Thanks for stopping by! Here I wrote openly about my life as a mommy to our miracle daughter Lilly, the struggles we went through on this journey to parenthood, the loss of our precious son and pretty much anything else that comes up. Feel free to look around, leave a comment or two, put your feet up and get comfortable :)

xo, Anne.

Saturday, August 30, 2014

More Kids?

I was six weeks post Lillith's delivery when my obstetrician told us that he suggested we wait at least 9 months and I was shocked. There are some risks that come with c-sections, my biggest concern being problems with the placenta due to the scar tissue surrounding the incision, with my ugly history and risk of repeat placental abruption I want to do everything I can to get from positive test to holding my baby again. I was incredibly surprised and although we have no intentions of getting pregnant it is comforting that if we happen to have a surprise (unlikely after nearly four years trying, on purpose, to conceive our Lilly) that it is safe.

Anyone from close family members to the secretary at the doctors office have asked us "if/when will you be having another?" I typically dance around it but it deserves an honest explanation.

Quick answer? Yes and we'll see.

Many years ago, when Dyl and I were newly weds I wanted a big family and before I truly understood the dangers and gravity of our complications that ended my pregnancy with Gabriel, I remember announcing to our families that we wanted four, plus our precious Gabriel of course. Four children, all two years apart and no preference on the genders obviously because I'm of the seems to be few that DON'T CARE.

That was six years ago, unfortunately some things have changed and for us there is a lot more to take into consideration than your average married couple.

Long story? Yes we would like to have another child some day, to give Lillith a sibling here on this earth. Of course if our sweet little girl is our only here then I will always still be so thrilled to have her call me Mom - I have her here, that is all that I asked for and more than I could ever hoped for. I'm so very blessed to have our little miracle here safe. But if I have the opportunity to give Lillith a little brother or sister I would be happy.

Timing is a little more difficult as we are both very familiar with the disappointment of months turned years of trying to conceive but know that since there was never a reason for our secondary infertility we may just get pregnant too (I don't really believe this though).

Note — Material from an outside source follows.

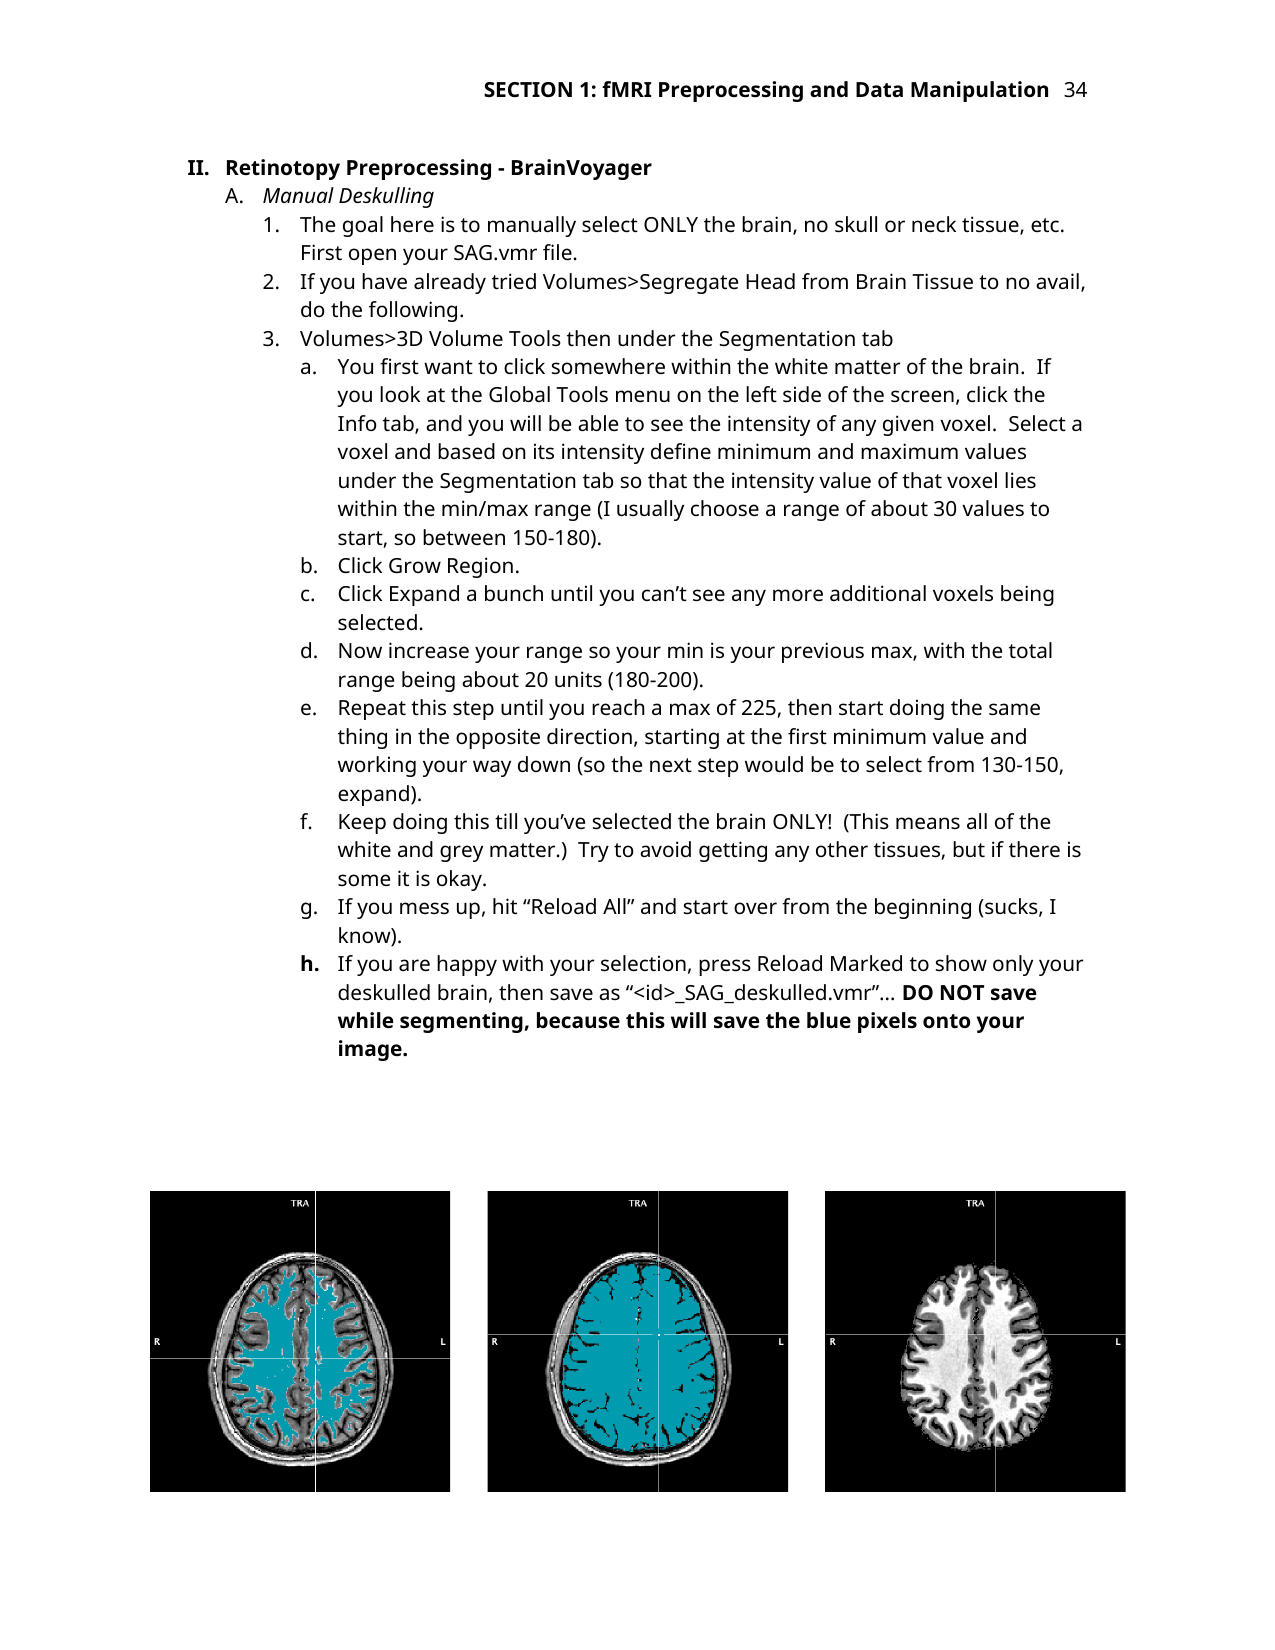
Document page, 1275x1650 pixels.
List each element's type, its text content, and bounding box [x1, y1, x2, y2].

There are also things like the high risk nature of my pregnancies and the physical restrictions that accompany those complications along with the level of stress and worries that weigh into our decision too. I worry how we will maintain bed rest while still giving Lillith every bit of attention in care that she needs and deserves. But it's hard to know where that line can be drawn, is it 2 years? 3? I know that either way we can make things work so it's a matter of deciding which is the better option for our family. I know that there are all over the world have high risk pregnancies and subsequent children to take into consideration.

Our vague "plan" at this point is waiting until Lillith is two-ish, this is by no means set in stone and it kind of frustrates me that this is so complicated for us.

One thing is certain, I will be returning to my high risk ob and I will still have a very high risk pregnancy but our family will always be worth it.

But until then, we are planning to soak up every little thing about our baby girl, she's here and it's always going to be about her and what is best for her.